For local files example we will download a couple of Word files from Spark NLP Github repo:

In [8]:
!mkdir word-files
!wget https://raw.githubusercontent.com/JohnSnowLabs/spark-nlp/master/src/test/resources/reader/doc/contains-pictures.docx -P word-files
!wget https://raw.githubusercontent.com/JohnSnowLabs/spark-nlp/master/src/test/resources/reader/doc/fake_table.docx -P word-files

--2024-12-11 02:43:35--  https://raw.githubusercontent.com/JohnSnowLabs/spark-nlp/feature/SPARKNLP-1094-Adding-support-to-read-Word-files-v2/src/test/resources/reader/doc/contains-pictures.docx
Resolving raw.githubusercontent.com (raw.githubusercontent.com)... 185.199.111.133, 185.199.109.133, 185.199.108.133, ...
Connecting to raw.githubusercontent.com (raw.githubusercontent.com)|185.199.111.133|:443... connected.
HTTP request sent, awaiting response... 200 OK
Length: 95087 (93K) [application/octet-stream]
Saving to: ‘word-files/contains-pictures.docx’


2024-12-11 02:43:35 (2.47 MB/s) - ‘word-files/contains-pictures.docx’ saved [95087/95087]

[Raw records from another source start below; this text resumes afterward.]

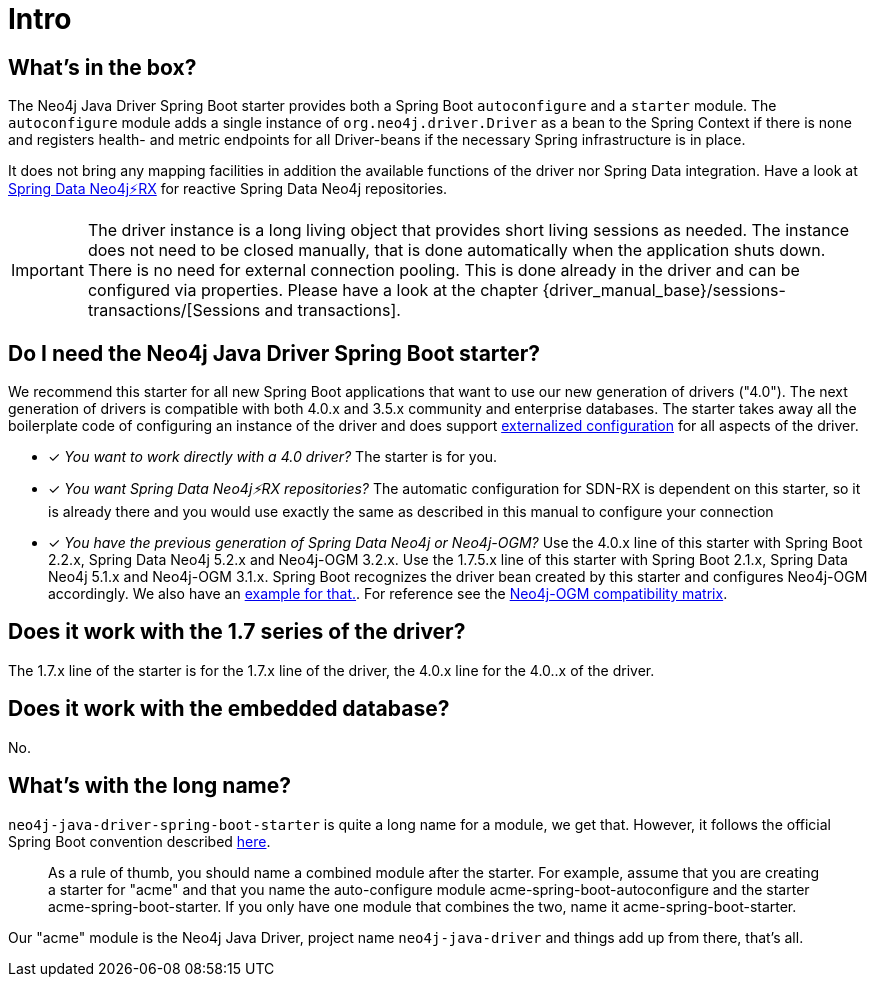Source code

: [[manual-introduction]]
= Intro

== What's in the box?

The Neo4j Java Driver Spring Boot starter provides both a Spring Boot `autoconfigure` and a `starter` module.
The `autoconfigure` module adds a single instance of `org.neo4j.driver.Driver` as a bean to the Spring Context if there is none
and registers health- and metric endpoints for all Driver-beans if the necessary Spring infrastructure is in place.

It does not bring any mapping facilities in addition the available functions of the driver nor Spring Data integration.
Have a look at https://github.com/neo4j/sdn-rx[Spring Data Neo4j⚡️RX] for reactive Spring Data Neo4j repositories.

IMPORTANT: The driver instance is a long living object that provides short living sessions as needed.
The instance does not need to be closed manually, that is done automatically when the application shuts down.
There is no need for external connection pooling.
This is done already in the driver and can be configured via properties.
Please have a look at the chapter {driver_manual_base}/sessions-transactions/[Sessions and transactions].

== Do I need the Neo4j Java Driver Spring Boot starter?

We recommend this starter for all new Spring Boot applications that want to use our new generation of drivers ("4.0").
The next generation of drivers is compatible with both 4.0.x and 3.5.x community and enterprise databases.
The starter takes away all the boilerplate code of configuring an instance of the driver and does support
https://docs.spring.io/spring-boot/docs/current/reference/html/boot-features-external-config.html[externalized configuration]
for all aspects of the driver.

* [*] _You want to work directly with a 4.0 driver?_
The starter is for you.
* [*] _You want Spring Data Neo4j⚡️RX repositories?_
The automatic configuration for SDN-RX is dependent on this starter, so it is already there and you would use exactly
the same as described in this manual to configure your connection
* [*] _You have the previous generation of Spring Data Neo4j or Neo4j-OGM?_
Use the 4.0.x line of this starter with Spring Boot 2.2.x, Spring Data Neo4j 5.2.x and Neo4j-OGM 3.2.x.
Use the 1.7.5.x line of this starter with Spring Boot 2.1.x, Spring Data Neo4j 5.1.x and Neo4j-OGM 3.1.x.
Spring Boot recognizes the driver bean created by this starter and configures Neo4j-OGM accordingly. We also have an <<neo4j-ogm-integration,example for that.>>.
For reference see the https://github.com/neo4j/neo4j-ogm/wiki/Versions[Neo4j-OGM compatibility matrix].

== Does it work with the 1.7 series of the driver?

The 1.7.x line of the starter is for the 1.7.x line of the driver, the 4.0.x line for the 4.0..x of the driver.

== Does it work with the embedded database?

No.

== What's with the long name?

`neo4j-java-driver-spring-boot-starter` is quite a long name for a module, we get that.
However, it follows the official Spring Boot convention described https://docs.spring.io/spring-boot/docs/current/reference/html/boot-features-developing-auto-configuration.html#boot-features-custom-starter-naming[here].

> As a rule of thumb, you should name a combined module after the starter. For example, assume that you are creating a starter for "acme" and that you name the auto-configure module acme-spring-boot-autoconfigure and the starter acme-spring-boot-starter. If you only have one module that combines the two, name it acme-spring-boot-starter.

Our "acme" module is the Neo4j Java Driver, project name `neo4j-java-driver` and things add up from there, that's all.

--2024-12-11 02:43:36--  https://raw.githubusercontent.com/JohnSnowLabs/spark-nlp/feature/SPARKNLP-1094-Adding-support-to-read-Word-files-v2/src/test/resources/reader/doc/fake_table.docx
Resolving raw.githubusercontent.com (raw.githubusercontent.com)... 185.199.109.133, 185.199.111.133, 185.199.110.133, ...
Connecting to raw.githubusercontent.co

In [9]:
!ls -lh ./word-files

total 112K
-rw-r--r-- 1 root root 93K Dec 11 02:43 contains-pictures.docx
-rw-r--r-- 1 root root 13K Dec 11 02:43 fake_table.docx


## Parsing Word document from Local Files
Use the `doc()` method to parse email content from local directories.

In [10]:
import sparknlp

doc_df = sparknlp.read().doc("./word-files")



In [12]:
doc_df.select("doc").show()

+--------------------+
|                 doc|
+--------------------+
|[{Table, Header C...|
|[{Header, An inli...|
+--------------------+



In [11]:
doc_df.printSchema()

root
 |-- path: string (nullable = true)
 |-- content: binary (nullable = true)
 |-- doc: array (nullable = true)
 |    |-- element: struct (containsNull = true)
 |    |    |-- elementType: string (nullable = true)
 |    |    |-- content: string (nullable = true)
 |    |    |-- metadata: map (nullable = true)
 |    |    |    |-- key: string
 |    |    |    |-- value: string (valueContainsNull = true)



You can also use DFS file systems like:
- Databricks: `dbfs://`
- HDFS: `hdfs://`
- Microsoft Fabric OneLake: `abfss://`